This package provides a Julia implementation of the formalized multiple trace theory of temporal preparation (fMTP) as described in fMTP: A Unifying Computational Framework of Temporal Preparation Across Time Scales. The model is basically a neural network consisting of layer of time sensitive nodes which are connected to an output layer consisting of an inhibition node and an activation node. Mean motor response time is a linear function of the ratio of inhibition to activation. The weights between time nodes and motor nodes are based on memory traces containing activation and inhibition of previous experiences.

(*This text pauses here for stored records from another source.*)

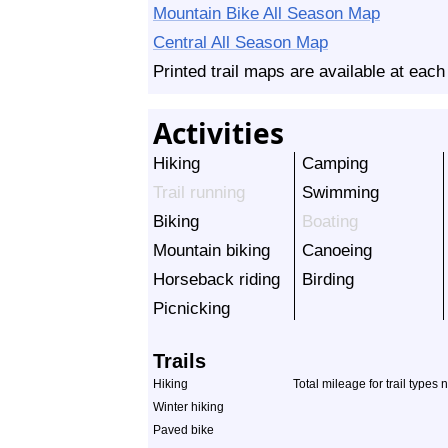
Mountain Bike All Season Map
Central All Season Map
Printed trail maps are available at each
Activities
Hiking
Camping
Trail running
Swimming
Biking
Boating
Mountain biking
Canoeing
Horseback riding
Birding
Picnicking
Trails
Hiking
Total mileage for trail types 
Winter hiking
Paved bike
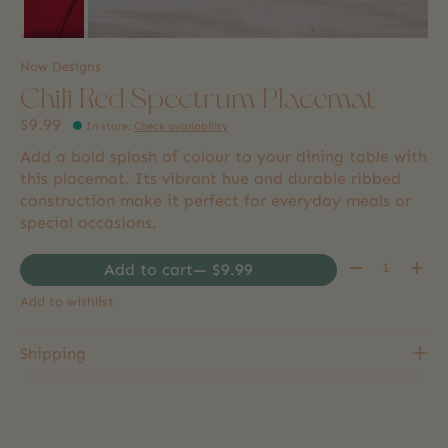
Now Designs
Chili Red Spectrum Placemat
$9.99
In store
:
Check availability
Add a bold splash of colour to your dining table with
this placemat. Its vibrant hue and durable ribbed
construction make it perfect for everyday meals or
special occasions.
Quantity:
Add to cart
— $9.99
Add to wishlist
Shipping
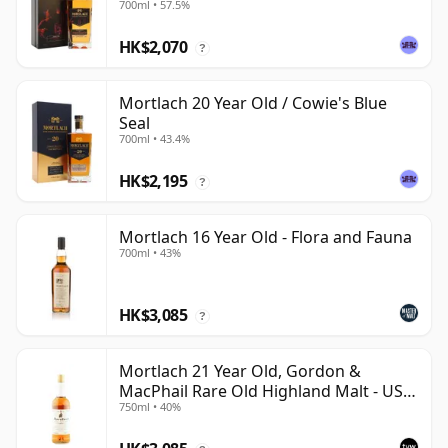
700ml • 57.5%
HK$2,070
?
Mortlach 20 Year Old / Cowie's Blue
Seal
700ml • 43.4%
HK$2,195
?
Mortlach 16 Year Old - Flora and Fauna
700ml • 43%
HK$3,085
?
Mortlach 21 Year Old, Gordon &
MacPhail Rare Old Highland Malt - US
750ml • 40%
Import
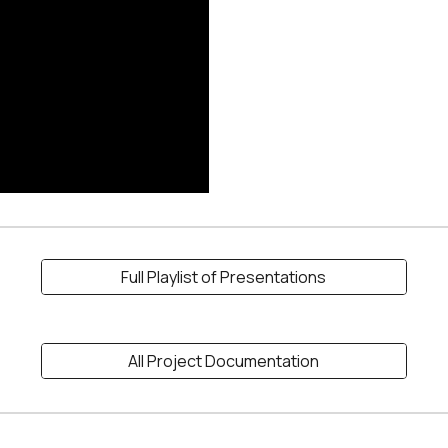
Full Playlist of Presentations
All Project Documentation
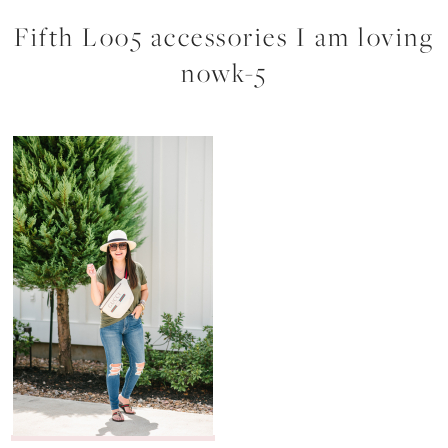
Fifth Loo5 accessories I am loving
nowk-5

The influence of old memory traces decay across time. These dynamics allow the model to produce foreperiod effects, sequential effects, and distribution effects.
To install the package, enter the following in to the REPL:
] add https://github.com/itsdfish/TemporalMultipleTrace.jlThe code block below provides an example of basic usage.

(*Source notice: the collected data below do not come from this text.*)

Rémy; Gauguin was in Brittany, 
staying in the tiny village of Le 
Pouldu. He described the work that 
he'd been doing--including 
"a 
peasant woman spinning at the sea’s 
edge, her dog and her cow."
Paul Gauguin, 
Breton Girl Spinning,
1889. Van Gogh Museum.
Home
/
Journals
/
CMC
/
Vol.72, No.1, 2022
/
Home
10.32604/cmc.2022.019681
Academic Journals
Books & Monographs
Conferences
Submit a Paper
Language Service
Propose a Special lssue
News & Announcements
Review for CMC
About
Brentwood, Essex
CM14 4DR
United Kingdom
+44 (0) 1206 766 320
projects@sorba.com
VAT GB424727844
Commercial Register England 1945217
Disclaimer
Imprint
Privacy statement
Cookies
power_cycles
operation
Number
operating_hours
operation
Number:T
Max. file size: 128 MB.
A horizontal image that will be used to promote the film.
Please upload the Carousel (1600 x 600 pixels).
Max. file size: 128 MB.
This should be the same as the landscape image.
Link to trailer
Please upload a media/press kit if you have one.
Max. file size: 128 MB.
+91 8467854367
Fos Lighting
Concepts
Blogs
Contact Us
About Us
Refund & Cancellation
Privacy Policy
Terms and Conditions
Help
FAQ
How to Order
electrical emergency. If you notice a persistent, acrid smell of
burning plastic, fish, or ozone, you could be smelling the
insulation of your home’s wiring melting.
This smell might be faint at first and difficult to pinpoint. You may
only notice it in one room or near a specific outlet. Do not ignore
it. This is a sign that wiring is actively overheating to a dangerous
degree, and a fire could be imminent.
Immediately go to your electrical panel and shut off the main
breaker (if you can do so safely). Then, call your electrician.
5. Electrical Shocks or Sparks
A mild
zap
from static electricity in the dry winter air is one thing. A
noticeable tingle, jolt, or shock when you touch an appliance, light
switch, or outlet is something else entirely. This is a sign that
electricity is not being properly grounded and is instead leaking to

using TemporalMultipleTrace
# sample foreperiods from a discrete uniform distribution
fps = rand([.2,4,.4], 20)
# unique foreperiods
ufps = unique(fps)
# a vector of time points corresponding to maximum fire rate of each time cell
τs = range(.05, 5, length=50)
# temporal smearing parameter (controls width of activation function)
κ = 4
# trace decay rate
λ = 2.81
# memory persistance (decay asymptote)
c = 1e-4
# cache activation and inhibition weights
act_ω,inhib_ω = precompute_weights(τs, κ, ufps)
# model object
model = FMTPModel(;τs, κ, λ, c, act_ω, inhib_ω)
# motor preparation values (ratio of inhabition to activation)
prep = motor_preps_func(model, fps)Salet, J. M., Kruijne, W., van Rijn, H., Los, S. A., & Meeter, M. (2022). FMTP: A unifying computational framework of temporal preparation across time scales. Psychological Review.